Let’s look at the data and an interesting survey. The Council of the Great City Schools just released a study of the nation’s 66 largest school districts that revealed that students spend approximately 20-25 hours per school year taking these standardized tests, which amounts to 2.3% of classroom time for the average 8th grader who will take about 112 of them between PreK and 12th grade, approximately 8 per year. In Texas, students spend the equivalent of two full class days taking these tests, exclusive of re-takes, about 1.1% of the 180-day school year. Doesn’t sound too onerous, but that’s only part of the story, because most of the abuses of the testing are with the constant practice testing by the schools and “benchmarking” of students to prepare for the tests, none of which is mandated by the accountability system, but that gets lost in the demagoguery.

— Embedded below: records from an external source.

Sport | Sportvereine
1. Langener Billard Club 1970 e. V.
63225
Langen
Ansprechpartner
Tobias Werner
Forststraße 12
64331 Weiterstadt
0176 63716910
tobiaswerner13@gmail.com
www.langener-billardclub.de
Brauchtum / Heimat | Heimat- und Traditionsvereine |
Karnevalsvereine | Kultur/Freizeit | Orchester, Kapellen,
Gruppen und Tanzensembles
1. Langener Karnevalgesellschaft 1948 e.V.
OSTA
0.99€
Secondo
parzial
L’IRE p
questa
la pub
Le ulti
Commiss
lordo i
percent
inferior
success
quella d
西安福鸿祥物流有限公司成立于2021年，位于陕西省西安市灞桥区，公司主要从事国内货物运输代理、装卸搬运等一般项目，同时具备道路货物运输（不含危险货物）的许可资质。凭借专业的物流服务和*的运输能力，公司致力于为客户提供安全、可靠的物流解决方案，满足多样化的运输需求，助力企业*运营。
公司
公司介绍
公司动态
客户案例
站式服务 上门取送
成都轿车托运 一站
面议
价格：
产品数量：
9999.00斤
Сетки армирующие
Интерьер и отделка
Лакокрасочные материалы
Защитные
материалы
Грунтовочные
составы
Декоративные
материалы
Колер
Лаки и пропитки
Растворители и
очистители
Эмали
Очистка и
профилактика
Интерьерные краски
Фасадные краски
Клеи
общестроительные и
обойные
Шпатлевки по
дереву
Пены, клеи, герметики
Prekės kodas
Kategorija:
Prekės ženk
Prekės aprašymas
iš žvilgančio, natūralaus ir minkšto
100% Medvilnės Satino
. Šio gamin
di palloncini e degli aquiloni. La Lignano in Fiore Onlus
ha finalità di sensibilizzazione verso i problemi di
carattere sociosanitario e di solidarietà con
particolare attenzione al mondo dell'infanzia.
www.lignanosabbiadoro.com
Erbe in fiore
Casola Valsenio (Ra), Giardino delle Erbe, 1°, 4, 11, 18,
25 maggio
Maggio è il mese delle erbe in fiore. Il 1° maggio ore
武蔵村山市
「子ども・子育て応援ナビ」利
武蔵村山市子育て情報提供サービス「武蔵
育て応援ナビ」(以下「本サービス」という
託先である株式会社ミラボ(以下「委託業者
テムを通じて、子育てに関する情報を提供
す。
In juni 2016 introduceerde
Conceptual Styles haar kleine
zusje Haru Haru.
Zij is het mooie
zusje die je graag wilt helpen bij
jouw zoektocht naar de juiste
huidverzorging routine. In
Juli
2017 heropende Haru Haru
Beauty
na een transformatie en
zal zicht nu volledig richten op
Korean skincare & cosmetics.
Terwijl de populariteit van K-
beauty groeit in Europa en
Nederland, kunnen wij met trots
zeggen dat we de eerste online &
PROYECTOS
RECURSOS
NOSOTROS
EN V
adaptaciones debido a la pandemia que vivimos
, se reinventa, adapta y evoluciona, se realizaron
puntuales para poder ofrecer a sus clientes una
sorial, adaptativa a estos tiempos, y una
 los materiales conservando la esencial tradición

The Great City Schools study has other interesting findings. One of the most intriguing is that in their poll of parents, 78% of the respondents agreed or strongly agreed that “accountability for how well my child is educated is important, and it begins with accurate measurement of what he/she is learning in school”. Yet this support declines significantly when the word “test” appears in the question and parents respond more favorably to the need for improving tests than to references to more rigorous or harder tests. To me, this is pretty clear evidence of the success of the anti-testing advocates in demonizing any form of assessment that will provide the independent data that we need for diagnostics and to drive the accountability system. The sentence, “It is important to have an accurate measure of what my child knows” is supported by 82% of public school parents. Language about “testing” is not. Very instructive, don’t you think?
In Texas, we are about to have a major statewide conversation about this issue as we address the next generation of public school accountability and assessment through a 15-member commission created by the Legislature to study the relevant issues and report findings by December 2016. This is an extremely important undertaking that will have implications for the state for at least a decade or more. We have been on a march for the past 25 years that had led us to what was rated as the best public school accountability system in the country, one that, when fully implemented would measure progress to postsecondary readiness at every grade level culminating in a high school diploma signifying college and 21st century career readiness. Over the past two legislative sessions, this system has been gutted by the anti-testing zealots, so this new commission will try and determine where we should go from here. Whether or not you now have or will have children or grandchildren of school age, this process is important to you because it’s very important to Texas and the country, so please pay attention.